Ken’s October Caddis adult, called the “October Blimp,” is featured on pages 44-49 of his book. As soon as I read those pages, I knew this would be a great fly to share with members, especially those who plan to attend our annual fishout on the Upper Sacramento in October. So, let’s go a-furlin’ and build some blimps. 

Tying Instructions

1.  The instructions for furling the body can be found in GBF’s fly tying archive by clicking this link or copying & pasting it into your browser's address field: 


For this fly, you will need to use a bunch of the fluorescent orange that is about two matchsticks in width, and a bunch of the burnt orange that is about half that size. Lay them side by side and then begin the furling process. You will achieve a “barber pole” effect if you do it correctly. This will be the abdomen of the fly. Prepare at least 6 of these, and dip them in a bottle of Softex which helps prevent fouling of the abdomen on the hook point by stiffening the yarn. Set the bodies aside to dry completely.





2.  Attach the tying thread behind the eye; wrap a thread base back to the middle of the shank.  Measure the now-dry abdomen to equal the distance between the eye to the hook point, and tie it in at mid-shank. Don’t trim the butts, but comb them out. Place a drop of superglue at the tie-in point.



3.  Tie in a small strand of orange leech yarn at the same point and wrap it forward over the Antron butts. Stop about 3/8” behind the hook eye and tie it off.



4.  Pull back the unfurled Antron and trap it with thread wraps. Place a drop of superglue at the point where you secured it in place.


5.  Add legs/antennae on each side of the hook by tying in a piece of the rubber leg material just ahead of where you tied back the unfurled Antron. Tie the leg material down in the middle of the piece, so that there is an equal amount pointing forward and backward.




6.  Cut a strip of foam about 1 ½” long and ¼” wide. Trim one end to a fine point and with the tip pointing to the rear, lay the foam flat along the front 3/8” of the hook. Tie it in there.




7.  Trim the Antron butts so that they are long enough to reach the point where you tied in the abdomen.
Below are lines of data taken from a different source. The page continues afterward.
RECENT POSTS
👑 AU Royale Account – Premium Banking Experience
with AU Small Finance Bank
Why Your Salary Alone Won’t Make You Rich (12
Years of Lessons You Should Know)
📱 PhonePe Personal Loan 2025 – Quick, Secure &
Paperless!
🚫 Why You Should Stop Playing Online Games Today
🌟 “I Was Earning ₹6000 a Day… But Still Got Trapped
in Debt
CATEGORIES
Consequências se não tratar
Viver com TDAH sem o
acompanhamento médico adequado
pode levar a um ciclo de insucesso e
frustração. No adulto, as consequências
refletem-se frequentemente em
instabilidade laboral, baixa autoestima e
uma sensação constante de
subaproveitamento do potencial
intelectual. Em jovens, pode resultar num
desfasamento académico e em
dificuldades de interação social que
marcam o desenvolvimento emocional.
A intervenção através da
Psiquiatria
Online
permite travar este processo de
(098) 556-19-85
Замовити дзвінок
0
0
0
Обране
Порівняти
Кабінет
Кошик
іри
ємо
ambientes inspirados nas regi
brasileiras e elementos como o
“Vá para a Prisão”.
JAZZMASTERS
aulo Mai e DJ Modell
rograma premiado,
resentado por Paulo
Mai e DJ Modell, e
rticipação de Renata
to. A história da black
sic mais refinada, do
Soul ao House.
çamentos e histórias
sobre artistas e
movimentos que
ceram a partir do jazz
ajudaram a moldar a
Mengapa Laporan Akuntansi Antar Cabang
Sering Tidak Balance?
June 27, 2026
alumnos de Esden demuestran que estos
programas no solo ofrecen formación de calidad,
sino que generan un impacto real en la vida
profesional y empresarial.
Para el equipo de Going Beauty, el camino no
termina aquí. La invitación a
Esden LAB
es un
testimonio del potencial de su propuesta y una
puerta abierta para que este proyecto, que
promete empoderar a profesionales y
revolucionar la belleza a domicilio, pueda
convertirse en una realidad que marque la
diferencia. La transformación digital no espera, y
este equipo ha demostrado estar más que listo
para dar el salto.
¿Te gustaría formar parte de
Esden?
This is the underwing.


8.  For the overwing, cut and clean a small portion of deer hair. Tie it in at the point of the foam that you tied in. Advance the thread to the eye, and add a drop of superglue to hold all of the material in place.




9.  Using the orange dubbing, dub a large head. Dub rearward so that your thread ends up where you tied in the overwing.




10. Pull the foam strip rearward over the dubbed head. Tie it down with a few loose wraps and check its position to make sure it is directly on top. Make a few more wraps, increasing the tension with each wrap. Whip finish and apply head cement to the wraps.


11. To trim the foam, Ken recommends laying your scissors on top of the foam; don’t raise the foam, and make a straight cut. This will leave a slight “dishlike” appearance to the foam, which acts as a float.

12. Trim the legs at the end of the hook; the antennae should be about the same length. If you have used white foam, color the foam orange.




Tying & Fishing Tips

1. Prepare at least 6 bodies and tie 6 of this pattern. You will find that if you do this (indeed, with any pattern you tie) your consistency will increase immensely.

2. Be sure to use 3mm foam in order to achieve the balance and flotation needed. Fish the fly on the surface or just below for best results. If you aren’t hooking fish, try suspending an October Caddis emerger beneath your Blimp.

3. Ken says that this fly is also a good imitation for the giant Salmon Fly, technically known as Pteronarcys californica.

4. As mentioned above, I highly recommend Ken’s book for a complete explanation of furling, and the techniques Ken uses.


Fish this beast in the evenings during the October Caddis hatch, which usually commences near the end of September, and lasts through the end of the year. Yes, it’s cold, and yes, it rains and snows at this time. If you don’t like to fish in those conditions, there are always “bluebird” days during the fall, and even during the early winter. So, give it a try—you won’t regret it. See ya on the creek.